Amor-y-Amistad

February 12, 2017

Amor y Amistad

Por Sandra Dubón Cisneros

 “En esto hemos conocido el amor, en que él puso su vida por nosotros; también nosotros debemos poner nuestras vidas por los hermanos” (I Juan 3:16)
Las personas se preguntan ¿qué es el amor? Si observamos las expresiones de algunas personas encontraremos que algunos lo expresan en palabras; otros, de acuerdo a como creen haberlo experimentado. Tristemente algunos no saben lo que es el amor e incluso niegan que existe.
¿Cómo podemos demostrar amor en tiempos cuando la humanidad se destruye, cuando todo parece tornarse gris a nuestro alrededor y cuando todo lo que se habla es de dolor, de muerte, llanto y destrucción? ¿Dónde queda el amor? Puedo decir sin temor a equivocarme que si no existe el amor, la amistad mucho menos.

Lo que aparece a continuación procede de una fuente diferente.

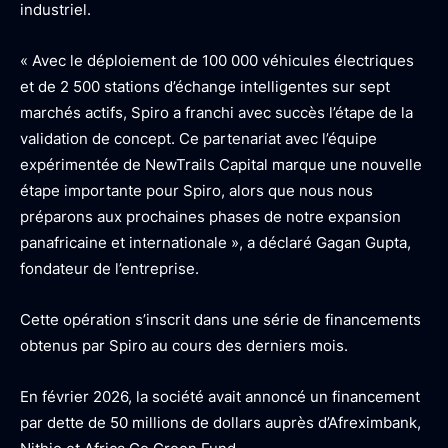
industriel.
« Avec le déploiement de 100 000 véhicules électriques
et de 2 500 stations d’échange intelligentes sur sept
marchés actifs, Spiro a franchi avec succès l’étape de la
validation de concept. Ce partenariat avec l’équipe
expérimentée de NewTrails Capital marque une nouvelle
étape importante pour Spiro, alors que nous nous
préparons aux prochaines phases de notre expansion
panafricaine et internationale », a déclaré Gagan Gupta,
fondateur de l’entreprise.
Cette opération s’inscrit dans une série de financements
obtenus par Spiro au cours des derniers mois.
En février 2026, la société avait annoncé un financement
par dette de 50 millions de dollars auprès d’Afreximbank,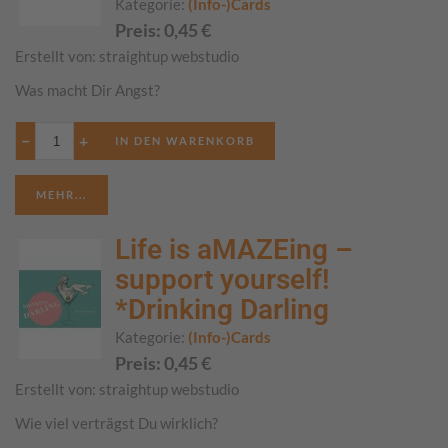
Kategorie:
(Info-)Cards
Preis:
0,45
€
Erstellt von:
straightup webstudio
Was macht Dir Angst?
−
+
MEHR...
Life is aMAZEing –
support yourself!
*Drinking Darling
Kategorie:
(Info-)Cards
Preis:
0,45
€
Erstellt von:
straightup webstudio
Wie viel verträgst Du wirklich?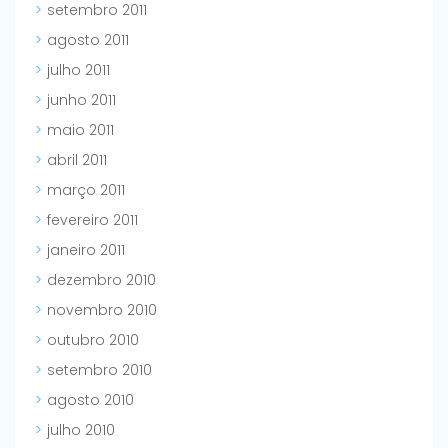
setembro 2011
agosto 2011
julho 2011
junho 2011
maio 2011
abril 2011
março 2011
fevereiro 2011
janeiro 2011
dezembro 2010
novembro 2010
outubro 2010
setembro 2010
agosto 2010
julho 2010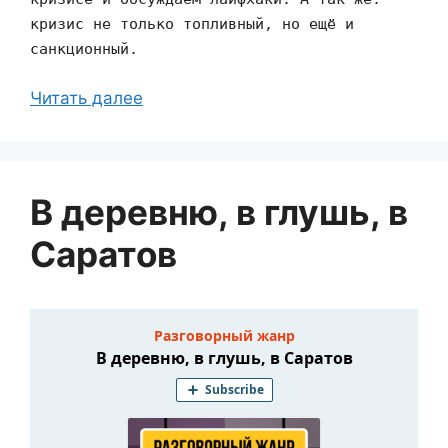
кризис не только топливный, но ещё и
санкционный.
Читать далее
В деревню, в глушь, в
Саратов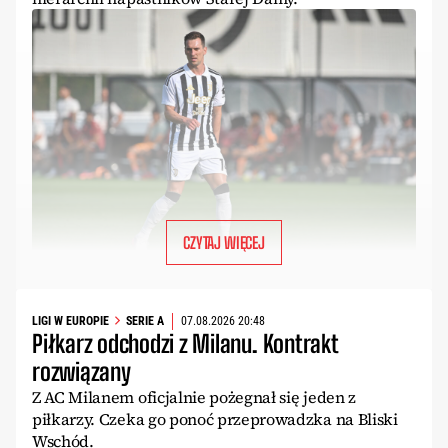
CZYTAJ WIĘCEJ
LIGI W EUROPIE
SERIE A
07.08.2026 20:48
Piłkarz odchodzi z Milanu. Kontrakt
rozwiązany
Z AC Milanem oficjalnie pożegnał się jeden z
piłkarzy. Czeka go ponoć przeprowadzka na Bliski
Wschód.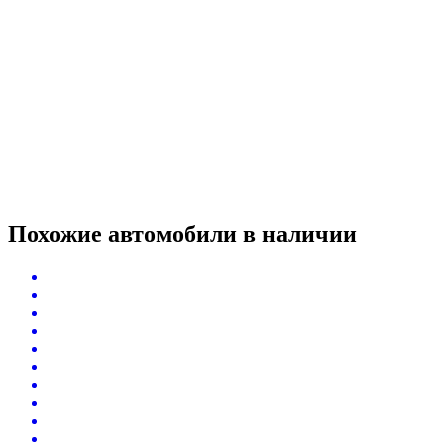
Похожие автомобили
в наличии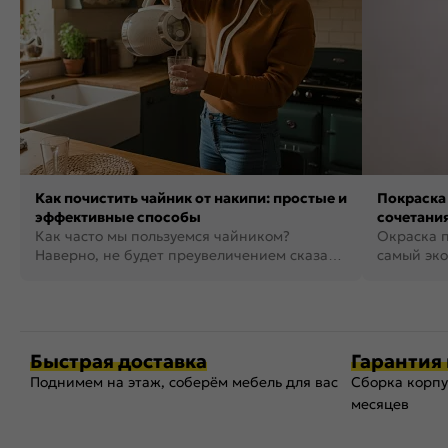
Как почистить чайник от накипи: простые и
Покраска 
эффективные способы
сочетания
Как часто мы пользуемся чайником?
фото
Окраска п
Наверно, не будет преувеличением сказать,
самый эко
что это самая востребованная...
возможнос
Быстрая доставка
Гарантия 
Поднимем на этаж, соберём мебель для вас
Сборка корпу
месяцев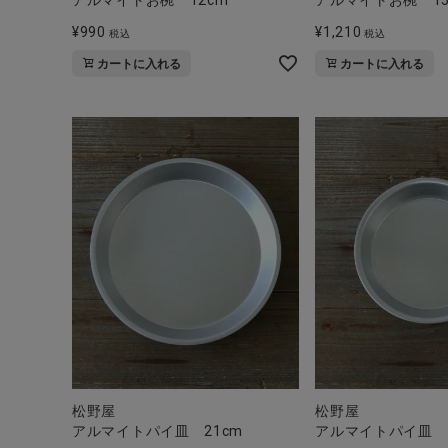
¥
990
¥
1,210
税込
税込
カートに入れる
カートに入れる
松野屋
松野屋
アルマイトパイ皿 21cm
アルマイトパイ皿 1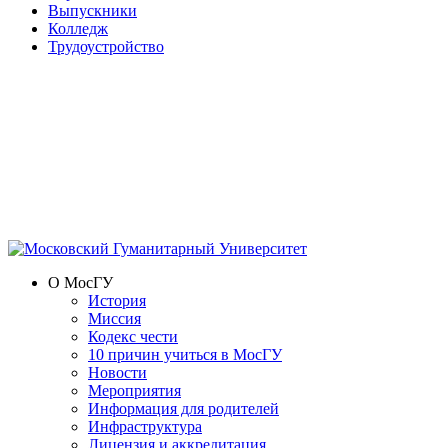
Выпускники
Колледж
Трудоустройство
О МосГУ
История
Миссия
Кодекс чести
10 причин учиться в МосГУ
Новости
Мероприятия
Информация для родителей
Инфраструктура
Лицензия и аккредитация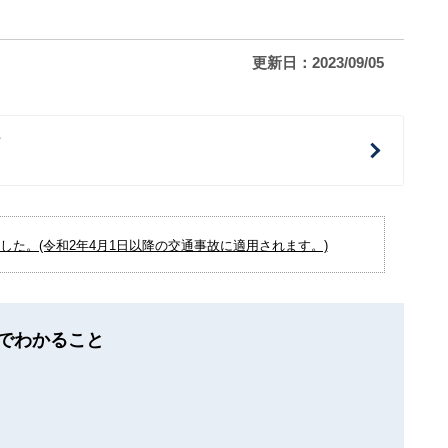
更新日：2023/09/05
治
た。(令和2年4月1日以降の交通事故に適用されます。)
でわかること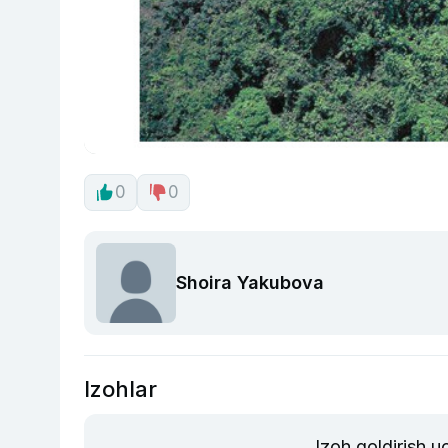
0
0
Shoira Yakubova
Izohlar
Izoh qoldirish 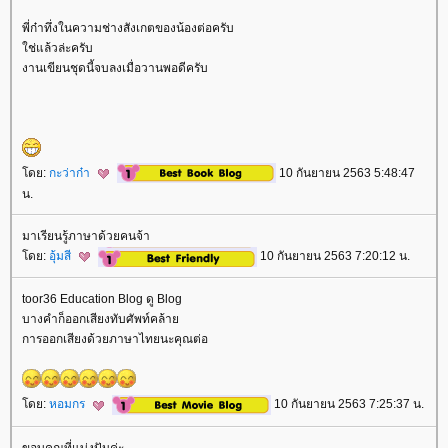
พี่ก๋าทึ่งในความช่างสังเกตของน้องต่อครับ
ช่แล้วล่ะครับ
งานเขียนชุดนี้จบลงเมื่อวานพอดีครับ
ดย:
กะว่าก๋า
10 กันยายน 2563 5:48:47
น.
มาเรียนรู้ภาษาด้วยคนจ้า
ดย:
อุ้มสี
10 กันยายน 2563 7:20:12 น.
toor36 Education Blog ดู Blog
บางคำก็ออกเสียงทับศัพท์คล้า
การออกเสียงด้วยภาษาไทยนะคุณต่อ
ดย:
หอมกร
10 กันยายน 2563 7:25:37 น.
ขอบคุณที่แบ่งปันค่ะ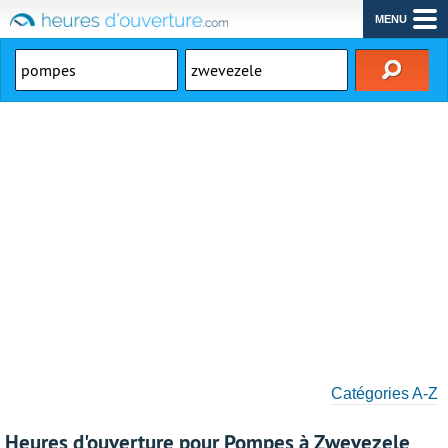
MENU
Catégories A-Z
Heures d'ouverture pour Pompes à Zwevezele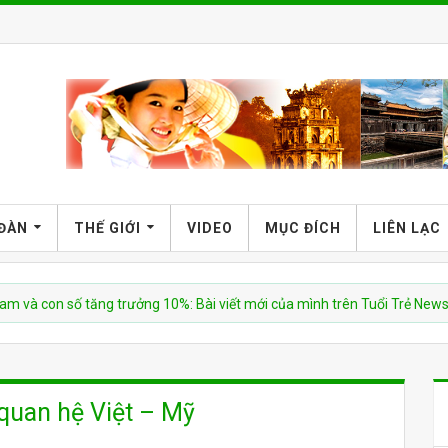
 ĐÀN
THẾ GIỚI
VIDEO
MỤC ĐÍCH
LIÊN LẠC
on số tăng trưởng 10%: Bài viết mới của mình trên Tuổi Trẻ News
quan hệ Việt – Mỹ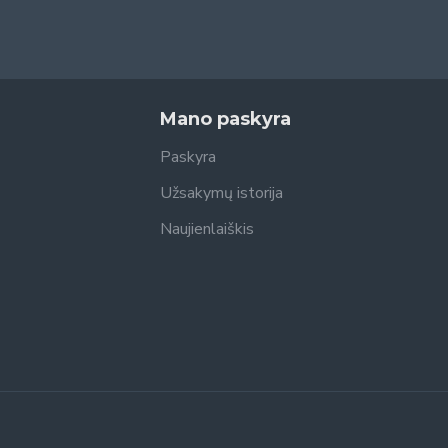
Mano paskyra
Paskyra
Užsakymų istorija
Naujienlaiškis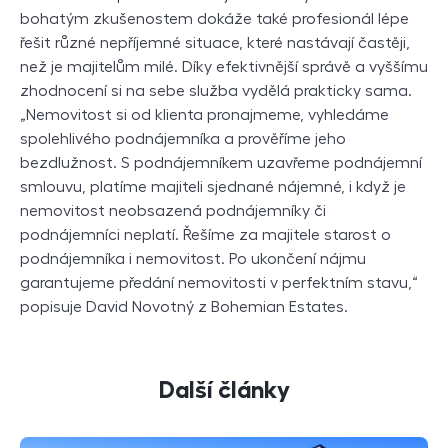
bohatým zkušenostem dokáže také profesionál lépe
řešit různé nepříjemné situace, které nastávají častěji,
než je majitelům milé. Díky efektivnější správě a vyššímu
zhodnocení si na sebe služba vydělá prakticky sama.
„Nemovitost si od klienta pronajmeme, vyhledáme
spolehlivého podnájemníka a prověříme jeho
bezdlužnost. S podnájemníkem uzavřeme podnájemní
smlouvu, platíme majiteli sjednané nájemné, i když je
nemovitost neobsazená podnájemníky či
podnájemníci neplatí. Řešíme za majitele starost o
podnájemníka i nemovitost. Po ukončení nájmu
garantujeme předání nemovitosti v perfektním stavu,“
popisuje David Novotný z Bohemian Estates.
Další články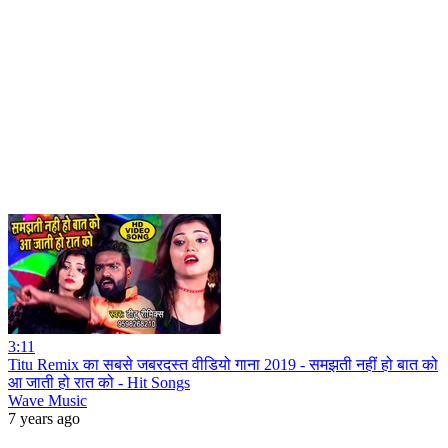
3:11
Titu Remix का सबसे जबरदस्त वीडियो गाना 2019 - समझती नहीं हो बात को
आ जाती हो रात को - Hit Songs
Wave Music
7 years ago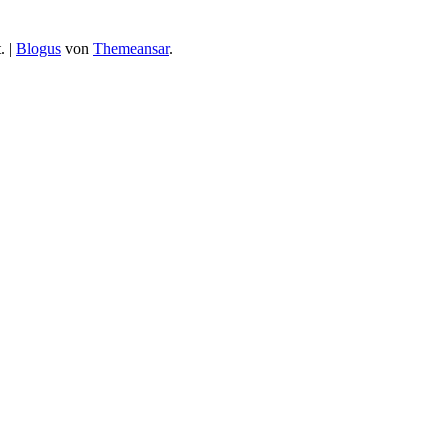
.
|
Blogus
von
Themeansar
.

Algunos preguntan ¿Qué es el amor? La respuesta es sencilla: el amor es Dios. ¿Por qué sabemos que Dios es amor? Porque hace más de dos mil años, Dios envió a Su Hijo Jesucristo para morir por nuestros pecados (Juan 3:16). Nuestro verdadero amigo, Jesucristo, estuvo dispuesto a dejar Su trono y Su gloria, despojándose de todo para que usted y yo tuviéramos esperanza de vida eterna (I Juan 4:9-10). ¡Esto verdaderamente es amor sin límites!

 

Si nos analizamos individualmente podremos decir sin temor a equivocarnos que por nuestra propia cuenta no podemos amar. Amamos porque Dios nos enseñó a amar cuando en la cruz del calvario nos amó primero. La Palabra de Dios dice que todo el que es nacido de Dios y conoce a Dios tiene la capacidad de amar con amor verdadero. Basado a esta realidad, Dios nos ordena que nos amemos unos a otros como Él nos ha amado (Juan 15:12). ¿Cómo debemos amarnos? El Apóstol Pablo lo describe perfectamente en la primera carta a los Corintios cuando dijo: “El amor es paciente, es benigno; El amor no es celoso ni envidioso; No es presumido ni orgulloso, No es egoísta ni grosero; No hace nada indebido, No trata de salirse siempre con la suya, No es irritable ni rencoroso, No le gustan las injusticias, Pero se regocija cuando triunfa la verdad. El amor nunca deja de ser” (I Corintios 13:4-8). ¿Cómo podemos llegar a amar de esta manera? Para ello, todo hijo de Dios necesita morir a la carne y someterse al Espíritu de Dios. Cuando nos sometemos al Espíritu de Dios encontraremos que no habrá lugar para reaccionar en la carne, para pensamientos mezquinos contra nuestro hermano, o edificar barreras entre uno y el otro.

 

Oración: Padre celestial, gracias por el inmenso amor con el que nos has amado. Has traído paz y esperanza a nuestra vida, dándonos propósito para vivir. Ensénanos a amar como Tu nos has amado para traer honra y gloria a Tu nombre. En el nombre de Jesús lo pido. Amen.